I really don't think it requires an app.... its pretty simple. The problem is that most people don't know how many miles they drive per day, and/or are unwilling to live within a reasonable limit (to control the cost of the build).

I think what we are seeing in our group is pretty great data for small cars, and small trucks with 50/75/100 mile range being realistic, but hardly any DIY has done large SUVs or large trucks.... which may be better suited for bio-diesel anyway.


----------



## piotrsko (Dec 9, 2007)

if you are asking what physical size the battery array needs to be, then: no it won't matter to me. I have a space that is 2 meters by 2.5 meters by almost 1 meter high.

if you are asking how many Ampere hours needs to be for this commute, then YES, put that into the app.


----------



## Ziggythewiz (May 16, 2010)

dtbaker said:


> I really don't think it requires an app


I'd have to agree; the only difficulty involved is knowing the weight and aerodynamic characteristics of your donor, so unless the app includes all that it can't help much. 

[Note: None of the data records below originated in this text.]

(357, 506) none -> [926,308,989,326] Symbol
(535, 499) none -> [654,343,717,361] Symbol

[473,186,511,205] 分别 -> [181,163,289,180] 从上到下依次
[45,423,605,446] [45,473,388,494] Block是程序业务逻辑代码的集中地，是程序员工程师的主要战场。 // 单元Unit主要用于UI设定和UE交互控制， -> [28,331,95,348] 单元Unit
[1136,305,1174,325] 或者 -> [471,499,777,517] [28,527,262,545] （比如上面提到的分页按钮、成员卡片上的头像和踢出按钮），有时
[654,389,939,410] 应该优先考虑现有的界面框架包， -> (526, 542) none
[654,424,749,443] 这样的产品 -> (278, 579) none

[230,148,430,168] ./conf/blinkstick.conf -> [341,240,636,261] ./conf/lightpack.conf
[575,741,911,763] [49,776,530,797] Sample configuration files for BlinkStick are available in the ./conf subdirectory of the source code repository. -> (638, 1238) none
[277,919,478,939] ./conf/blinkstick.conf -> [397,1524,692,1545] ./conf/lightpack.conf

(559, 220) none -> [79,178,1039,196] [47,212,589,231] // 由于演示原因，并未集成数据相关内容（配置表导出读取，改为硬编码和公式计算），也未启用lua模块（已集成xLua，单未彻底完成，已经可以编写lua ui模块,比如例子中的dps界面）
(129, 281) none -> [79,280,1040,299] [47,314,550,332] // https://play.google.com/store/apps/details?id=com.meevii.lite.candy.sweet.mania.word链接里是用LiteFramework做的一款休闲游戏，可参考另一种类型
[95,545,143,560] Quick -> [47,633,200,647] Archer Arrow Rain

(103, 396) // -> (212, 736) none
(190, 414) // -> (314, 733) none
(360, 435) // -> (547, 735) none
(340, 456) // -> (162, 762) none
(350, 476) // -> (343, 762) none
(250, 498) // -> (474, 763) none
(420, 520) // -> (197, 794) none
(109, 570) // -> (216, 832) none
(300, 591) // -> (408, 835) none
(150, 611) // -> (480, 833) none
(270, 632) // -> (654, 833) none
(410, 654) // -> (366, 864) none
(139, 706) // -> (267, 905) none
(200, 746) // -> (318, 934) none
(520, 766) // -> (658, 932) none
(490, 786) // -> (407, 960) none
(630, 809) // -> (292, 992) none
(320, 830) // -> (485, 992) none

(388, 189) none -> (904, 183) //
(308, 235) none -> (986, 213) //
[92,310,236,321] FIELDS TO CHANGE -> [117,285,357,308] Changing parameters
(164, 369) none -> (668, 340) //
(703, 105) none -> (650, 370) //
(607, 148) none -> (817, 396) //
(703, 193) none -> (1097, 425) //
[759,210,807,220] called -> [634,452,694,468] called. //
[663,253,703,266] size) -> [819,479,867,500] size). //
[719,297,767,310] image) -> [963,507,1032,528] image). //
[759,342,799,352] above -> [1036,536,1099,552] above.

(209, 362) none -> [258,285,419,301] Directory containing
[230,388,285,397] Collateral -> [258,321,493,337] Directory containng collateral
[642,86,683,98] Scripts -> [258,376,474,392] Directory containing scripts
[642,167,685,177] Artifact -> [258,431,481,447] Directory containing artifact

Not everything in the world needs an app; if you can't plug a few numbers into a relatively simple formula you probably shouldn't be building an electric car.


----------



## tomofreno (Mar 3, 2009)

From the link you gave, it seems you are creating an app to predict vehicle range for different battery packs. There are some "ev calculators" around that estimate expected range as a function of vehicle speed by estimating rolling resistance force, drag force, and some rough estimate of things like frictional losses and inertia of rotating parts. They also account for the efficiency of the motor and motor controller. Equations for these can be found, for example, in "Build Your Own Electric Vehicle" by Bob Brant. Of course the actual range a person gets depends on what kind of roads they drive on (highway, city, secondary roads) at what speeds, which may vary considerably from day to day. Maybe the app could give estimated ranges based on "what ifs" for various combinations of driving conditions. That would be very useful to a person trying to decide if an ev will meet most of their driving needs, or a person who just purchased an ev and is trying to calibrate themselves to how far they can drive under different conditions. The EPA estimates are of course an example of this, but it would be more useful if the person could input their expected conditions to get an estimate.


----------



## WaWa (Oct 8, 2012)

Hi there,

The only straight answer I can give you is: 15 kWh for 65 miles in EV at highway speeds. For example 78 LifePo4 60 Ah batteries for 250 V.
It is a late answer, but I am new to this site. Maybe it is a death threat?
Kind regards, ||| Walter


----------